With the new PERM process, the DOL changed the advertising requirements of the Labor Certification process in order to ensure every possibility is given to hire US workers over foreign workers. The employer must conduct the following mandatory recruitment activities no more than 180 days but no less than 30 days prior to the date of submitting the Form ETA-9089:
- Place an advertisemet on “two different Sundays in the newspaper of general circulation”; or if the job is for one with an advanced degree, the employer may place the advertisement in a national professional journal AND in one Sunday edition of the newspaper;
- Place job order with the state job order system for at least 30 days;
- Post an internal job posting with all required information by the DOL for a period of 10 consecutive business days; or give proper notice to bargaining representative if the position is a union position.
If the position offered is a professional position (all EB-2 cases and most EB-3 cases that require a degree), the PERM regulation requires the employer to conduct at least three (3) of the following options during the period mentioned above (except one activity may be within 30 days prior to the date of submission):
- Job fairs;
- Employer’s web site;
- Job search web site other than employer’s;
- On-campus recruiting (usually for no-experienced position);
- Trade or professional organizations;
- Private employment firms;
- An employee referral program, if it includes identifiable incentives;
- A notice of the job opening at a campus placement office, if the job requires a degree but no experience;
- Local and ethnic newspapers, to the extent they are appropriate for the job opportunity;
- Radio and television advertisements
Though the supporting documents are not submitted at the time of online filing, the employer must keep a full set of all documentation for at least five (5) years from the date of submission and the DOL may begin an audit and investigation at any time
The above requirements may be waived for a tenure-tracked teaching position at a university or college if the position is offered through a competitive selection.

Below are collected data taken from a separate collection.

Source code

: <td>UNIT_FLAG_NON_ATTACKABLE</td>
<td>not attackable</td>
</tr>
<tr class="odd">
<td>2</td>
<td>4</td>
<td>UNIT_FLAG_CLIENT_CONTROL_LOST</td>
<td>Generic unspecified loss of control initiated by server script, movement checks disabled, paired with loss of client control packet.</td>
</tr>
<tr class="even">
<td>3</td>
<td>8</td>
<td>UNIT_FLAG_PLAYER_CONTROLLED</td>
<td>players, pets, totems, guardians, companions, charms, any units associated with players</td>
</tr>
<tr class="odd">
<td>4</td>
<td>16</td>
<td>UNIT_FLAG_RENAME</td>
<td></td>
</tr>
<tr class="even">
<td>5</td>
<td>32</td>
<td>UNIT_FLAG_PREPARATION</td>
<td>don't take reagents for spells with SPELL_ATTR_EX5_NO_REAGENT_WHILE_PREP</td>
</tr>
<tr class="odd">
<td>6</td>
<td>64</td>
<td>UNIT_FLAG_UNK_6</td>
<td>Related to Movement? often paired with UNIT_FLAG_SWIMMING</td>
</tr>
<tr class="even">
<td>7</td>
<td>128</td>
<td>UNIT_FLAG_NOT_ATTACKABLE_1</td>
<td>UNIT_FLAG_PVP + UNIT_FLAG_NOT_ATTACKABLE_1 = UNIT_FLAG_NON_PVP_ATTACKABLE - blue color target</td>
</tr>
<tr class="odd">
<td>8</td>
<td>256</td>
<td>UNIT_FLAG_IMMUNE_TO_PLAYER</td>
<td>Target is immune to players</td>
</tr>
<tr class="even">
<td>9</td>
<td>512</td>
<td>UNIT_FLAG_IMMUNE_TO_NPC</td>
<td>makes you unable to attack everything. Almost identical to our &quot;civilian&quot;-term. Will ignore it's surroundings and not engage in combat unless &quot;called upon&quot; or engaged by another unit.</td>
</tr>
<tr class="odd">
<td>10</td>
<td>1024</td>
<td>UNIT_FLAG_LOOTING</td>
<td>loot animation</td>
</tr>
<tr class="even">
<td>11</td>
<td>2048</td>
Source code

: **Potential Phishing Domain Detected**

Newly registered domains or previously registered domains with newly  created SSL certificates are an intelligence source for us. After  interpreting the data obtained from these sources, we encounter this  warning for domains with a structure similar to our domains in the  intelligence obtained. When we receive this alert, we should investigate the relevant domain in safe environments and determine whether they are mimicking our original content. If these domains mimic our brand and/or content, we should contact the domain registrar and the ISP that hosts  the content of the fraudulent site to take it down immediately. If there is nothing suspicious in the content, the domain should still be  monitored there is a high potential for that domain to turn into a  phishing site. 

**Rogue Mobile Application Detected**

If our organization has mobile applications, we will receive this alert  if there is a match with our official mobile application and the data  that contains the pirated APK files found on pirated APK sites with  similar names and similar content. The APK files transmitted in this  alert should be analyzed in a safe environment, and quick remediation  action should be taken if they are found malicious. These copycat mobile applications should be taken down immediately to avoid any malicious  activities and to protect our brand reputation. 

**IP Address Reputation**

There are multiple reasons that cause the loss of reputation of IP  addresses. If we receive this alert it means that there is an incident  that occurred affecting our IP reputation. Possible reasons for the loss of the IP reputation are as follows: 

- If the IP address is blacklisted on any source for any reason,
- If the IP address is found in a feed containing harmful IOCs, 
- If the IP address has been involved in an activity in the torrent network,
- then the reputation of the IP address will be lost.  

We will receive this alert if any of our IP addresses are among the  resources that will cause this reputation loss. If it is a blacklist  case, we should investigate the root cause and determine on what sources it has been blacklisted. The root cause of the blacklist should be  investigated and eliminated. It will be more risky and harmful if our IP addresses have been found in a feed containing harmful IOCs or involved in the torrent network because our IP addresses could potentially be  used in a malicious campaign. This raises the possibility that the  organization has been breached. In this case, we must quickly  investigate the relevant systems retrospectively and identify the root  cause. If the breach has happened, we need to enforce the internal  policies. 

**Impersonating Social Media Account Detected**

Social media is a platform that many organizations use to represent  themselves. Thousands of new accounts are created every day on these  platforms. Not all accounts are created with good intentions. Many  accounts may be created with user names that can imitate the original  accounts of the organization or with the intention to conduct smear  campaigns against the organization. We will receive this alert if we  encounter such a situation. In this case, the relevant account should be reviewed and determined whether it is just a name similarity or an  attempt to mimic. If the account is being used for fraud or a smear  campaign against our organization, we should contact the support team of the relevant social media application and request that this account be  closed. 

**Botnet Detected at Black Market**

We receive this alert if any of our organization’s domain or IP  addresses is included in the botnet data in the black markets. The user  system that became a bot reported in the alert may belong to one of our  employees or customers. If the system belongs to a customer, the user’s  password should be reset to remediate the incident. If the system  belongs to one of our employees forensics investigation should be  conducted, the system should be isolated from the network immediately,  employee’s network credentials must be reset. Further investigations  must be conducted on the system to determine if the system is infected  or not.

The following factors may have an impact on the outcome of a PERM Labor Certification:
- Employer sponsorship – it is very important to have a cooperative relationship from and with the employer.
- Current status of the U.S. economy on a regional and local level;
- Shortage/surplus of job candidates within the local area;
- Job qualification requirements: nature of the job and whether it requires specialized or basic training.
- Employer's layoff record within the past six months prior to the submission of the PERM application;
- Employer's hiring practices of U.S. workers evidenced by its percentage in relation to its entire workforce;
- Salary offered.
All employment based immigration petitions require that the petitioner-employer is capable to pay the offered salary at the time of filing the PERM Labor Certification and maintain such ability through the immigration petition process until the alien receives permanent resident status.
The employer will be considered to have the ability to pay if any one of the following situations is met:
- By demonstrating that the petitioner paid the beneficiary a salary equal to or greater than the offered salary in all years under consideration (from filing the Form ETA-750 to the filing of the Form I-140)
- By demonstrating that the petitioner’s net income was equal to or greater than the offered salary in all years under consideration;
- By demonstrating that the petitioner’s net current assets were equal to or greater than the offered salary in all years under consideration (Net current assets are the difference between current assets and current liabilities);
Though financial documents are not required during the PERM submission, the USCIS requires financial documents to prove the ability to pay from the date of the submission of the PERM and through the Form I-140 petition process. In some cases, USCIS may further check the employer’s ability to pay during the Form I-485 adjustment status process even after the Form I-140 has been approved.